Appellante heeft aangevoerd dat de in de Regeling gehanteerde staffel en met name voor de invulling van die staffel gebruikte maatstaf voor de omvang van het waardeverlies ertoe heeft geleid dat de Regeling relatief aantrekkelijk is voor varkenshouders met nieuwere stallen en relatief onaantrekkelijk is voor varkenshouders met oudere stallen, terwijl het doel van de Regeling het meest is gebaat met de sanering van oudere varkensstallen aangezien deze in het algemeen meer geuroverlast veroorzaken. Verweerder heeft ter zitting erkend dat in overeenstemming met de stelling van appellante zich inderdaad relatief veel varkenshouders met nieuwere stallen voor de Regeling hebben aangemeld. Dit leidt echter niet tot het oordeel de Regeling in strijd met het zorgvuldigheidsbeginsel tot stand is gekomen. De gekozen inrichting van de Regeling valt nog steeds binnen verweerders beslissingsruimte. Voor zover het betoog van appellante ertoe strekt dat de Regeling ongunstig uitpakt voor appellante in vergelijking met veehouderijen met nieuwe stallen en dat om die reden sprake is van strijd met het gelijkheidsbeginsel, volgt het College haar daarin evenmin. Verweerder heeft zoals hiervoor is overwogen voor toepassing van een methode van forfaitaire waardebepaling kunnen kiezen. Deze methode wordt ten aanzien van alle aanvragen toegepast. Dat toepassing van deze methode niet in alle gevallen voor de varkenshouder even gunstig uitpakt is inherent aan de keuze voor deze methode.

> **Opdracht a**
Beantwoord aan de hand van het tekstfragment de volgende vragen, elk op een eigen regel:
(i) Welke varkensstallen veroorzaken in het algemeen meer geuroverlast?
(ii) Wat heeft verweerder ter zitting erkend?
(iii) Op welke aanvragen wordt de methode van forfaitaire waardebepaling toegepast?
Het tekstfragment en de rijen hebben inhoudelijk niets met elkaar te maken.

> **Aangeleverde rijen**
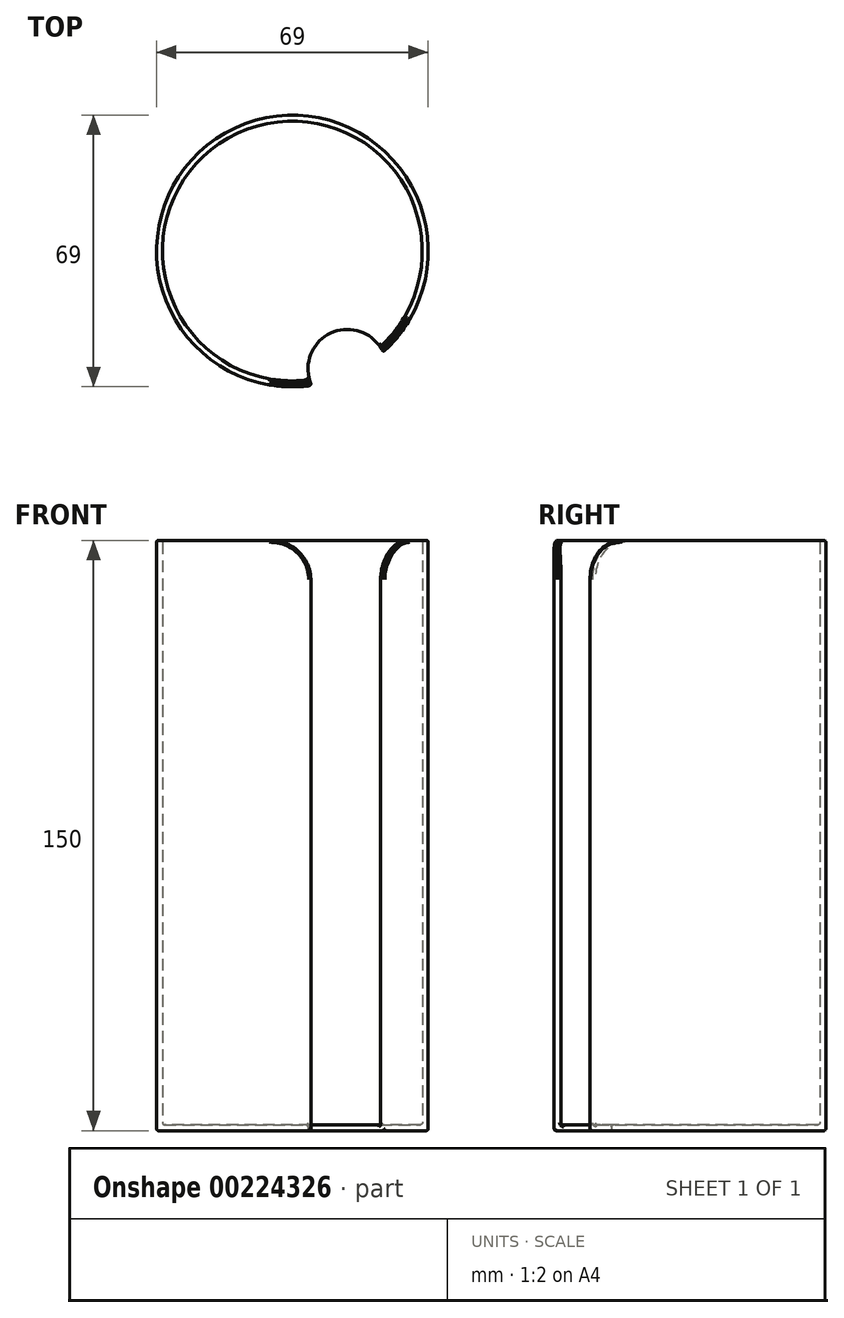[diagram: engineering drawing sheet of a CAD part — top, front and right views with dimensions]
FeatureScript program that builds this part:
annotation { "Feature Type Name" : "Feature", "Feature Type Description" : "" }
export const myFeature = defineFeature(function(context is Context, id is Id, definition is map)
    precondition{}
    {
        {
            var Q0;
            Q0=qCreatedBy(makeId("Top.planeOp"),FACE);
            var sketch = newSketch(context, id + "F0", { "sketchPlane" : qUnion([Q0])});
            skCircle(sketch, "E0", {"center": v(-54, 30.6) * mm, "radius": 34.5 * mm});
            skArc(sketch, "E1", {"start": v(-30.97, 4.9) * mm, "mid": v(-44.26, 9.74) * mm, "end": v(-49.1, -3.55) * mm});
            skCircle(sketch, "E2", {"center": v(-54, 30.6) * mm, "radius": 42.5 * mm});
            skSolve(sketch);
        }
        {
            var Q0;
            {var subQ0=sQuery(id+"F0.wireOp",EDGE,"E1");Q0=makeQuery(id+"F0.imprint","IMPRINT",FACE,{"disambiguationData":[TD([[makeQuery(id+"F0.imprint","IMPRINT",EDGE,{"derivedFrom":subQ0}),-1.0]])]});}
            extrude(context, id + "F1", {"entities" : qUnion([Q0]), "depth" : 150 * mm});
        }
        {
            var Q0;
            Q0=makeQuery(id+"F1.opExtrude","CAP_FACE",FACE,{"disambiguationData":[OSD([sQuery(id+"F0.wireOp",EDGE,"E0"),sQuery(id+"F0.wireOp",EDGE,"E1")])],"isStart":false});
            var Q1;
            Q1=makeQuery(id+"F1.opExtrude","SWEPT_FACE",FACE,{"disambiguationData":[OSD([sQuery(id+"F0.wireOp",EDGE,"E1")])]});
            shell(context, id + "F2", {"entities" : qUnion([Q0, Q1]), "thickness" : 1.5 * mm});
        }
        {
            var Q0;
            Q0=makeQuery(id+"F1.opExtrude","CAP_EDGE",EDGE,{"disambiguationData":[OSD([sQuery(id+"F0.wireOp",EDGE,"E0")])],"isStart":false});
            var Q1;
            {var subQ0=sQuery(id+"F0.wireOp",EDGE,"E0");Q1=makeQuery(id+"F2.opShell","OFFSET_EDGE",EDGE,{"disambiguationData":[OSD([subQ0]),TDD([makeQuery(id+"F1.opExtrude","CAP_EDGE",EDGE,{"disambiguationData":[OSD([subQ0])],"isStart":false})])]});}
            var Q2;
            {var subQ0=sQuery(id+"F0.wireOp",EDGE,"E1");var subQ1=sQuery(id+"F0.wireOp",EDGE,"E0");Q2=makeQuery(id+"F2.opShell","OFFSET_EDGE",EDGE,{"disambiguationData":[OSD([subQ1,subQ0]),TDD([makeQuery(id+"F1.opExtrude","SWEPT_EDGE",EDGE,{"disambiguationData":[OSD([subQ1,subQ0]),TDD([makeQuery(id+"F0.imprint","INTERSECT",VERTEX,{"disambiguationData":[OD(0.0)],"derivedFrom":[subQ1,subQ0]})])]})])]});}
            var Q3;
            {var subQ0=sQuery(id+"F0.wireOp",EDGE,"E1");var subQ1=sQuery(id+"F0.wireOp",EDGE,"E0");Q3=makeQuery(id+"F1.opExtrude","SWEPT_EDGE",EDGE,{"disambiguationData":[OSD([subQ1,subQ0]),TDD([makeQuery(id+"F0.imprint","INTERSECT",VERTEX,{"disambiguationData":[OD(0.0)],"derivedFrom":[subQ1,subQ0]})])]});}
            var Q4;
            {var subQ0=sQuery(id+"F0.wireOp",EDGE,"E1");var subQ1=sQuery(id+"F0.wireOp",EDGE,"E0");Q4=makeQuery(id+"F1.opExtrude","SWEPT_EDGE",EDGE,{"disambiguationData":[OSD([subQ1,subQ0]),TDD([makeQuery(id+"F0.imprint","INTERSECT",VERTEX,{"disambiguationData":[OD(1.0)],"derivedFrom":[subQ1,subQ0]})])]});}
            var Q5;
            {var subQ0=sQuery(id+"F0.wireOp",EDGE,"E1");var subQ1=sQuery(id+"F0.wireOp",EDGE,"E0");Q5=makeQuery(id+"F2.opShell","OFFSET_EDGE",EDGE,{"disambiguationData":[OSD([subQ1,subQ0]),TDD([makeQuery(id+"F1.opExtrude","SWEPT_EDGE",EDGE,{"disambiguationData":[OSD([subQ1,subQ0]),TDD([makeQuery(id+"F0.imprint","INTERSECT",VERTEX,{"disambiguationData":[OD(1.0)],"derivedFrom":[subQ1,subQ0]})])]})])]});}
            var Q6;
            {var subQ0=sQuery(id+"F0.wireOp",EDGE,"E1");Q6=makeQuery(id+"F2.opShell","OFFSET_EDGE",EDGE,{"disambiguationData":[OSD([subQ0]),TDD([makeQuery(id+"F1.opExtrude","CAP_EDGE",EDGE,{"disambiguationData":[OSD([subQ0])],"isStart":true})])]});}
            var Q7;
            Q7=makeQuery(id+"F1.opExtrude","CAP_EDGE",EDGE,{"disambiguationData":[OSD([sQuery(id+"F0.wireOp",EDGE,"E0")])],"isStart":true});
            var Q8;
            {var subQ0=sQuery(id+"F0.wireOp",EDGE,"E0");Q8=makeQuery(id+"F2.opShell","OFFSET_EDGE",EDGE,{"disambiguationData":[OSD([subQ0]),TDD([makeQuery(id+"F1.opExtrude","CAP_EDGE",EDGE,{"disambiguationData":[OSD([subQ0])],"isStart":true})])]});}
            fillet(context, id + "F3", {"entities" : qUnion([Q0, Q1, Q2, Q3, Q4, Q5, Q6, Q7, Q8]), "radius" : 0.5 * mm, "tangentPropagation" : true, "allowEdgeOverflow" : false});
        }
        {
            var Q0;
            Q0=makeQuery(id+"F1.opExtrude","CAP_EDGE",EDGE,{"disambiguationData":[OSD([sQuery(id+"F0.wireOp",EDGE,"E1")])],"isStart":false});
            var Q1;
            {var subQ0=sQuery(id+"F0.wireOp",EDGE,"E1");Q1=makeQuery(id+"F2.opShell","OFFSET_EDGE",EDGE,{"disambiguationData":[OSD([subQ0]),TDD([makeQuery(id+"F1.opExtrude","CAP_EDGE",EDGE,{"disambiguationData":[OSD([subQ0])],"isStart":false})])]});}
            fillet(context, id + "F4", {"entities" : qUnion([Q0, Q1]), "radius" : 10 * mm, "tangentPropagation" : true, "allowEdgeOverflow" : false});
        }
    });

> **Opdracht b**
Zoek in de rijen elke regel waarin de tekenreeks "FACE" voorkomt en schrijf die regels over. Hoofdletters en kleine letters tellen mee.

> **Uitwerking a**
(i) Oudere varkensstallen.
(ii) Dat zich relatief veel varkenshouders met nieuwere stallen voor de Regeling hebben aangemeld.
(iii) Op alle aanvragen.

> **Uitwerking b**
            Q0=qCreatedBy(makeId("Top.planeOp"),FACE);
            {var subQ0=sQuery(id+"F0.wireOp",EDGE,"E1");Q0=makeQuery(id+"F0.imprint","IMPRINT",FACE,{"disambiguationData":[TD([[makeQuery(id+"F0.imprint","IMPRINT",EDGE,{"derivedFrom":subQ0}),-1.0]])]});}
            Q0=makeQuery(id+"F1.opExtrude","CAP_FACE",FACE,{"disambiguationData":[OSD([sQuery(id+"F0.wireOp",EDGE,"E0"),sQuery(id+"F0.wireOp",EDGE,"E1")])],"isStart":false});
            Q1=makeQuery(id+"F1.opExtrude","SWEPT_FACE",FACE,{"disambiguationData":[OSD([sQuery(id+"F0.wireOp",EDGE,"E1")])]});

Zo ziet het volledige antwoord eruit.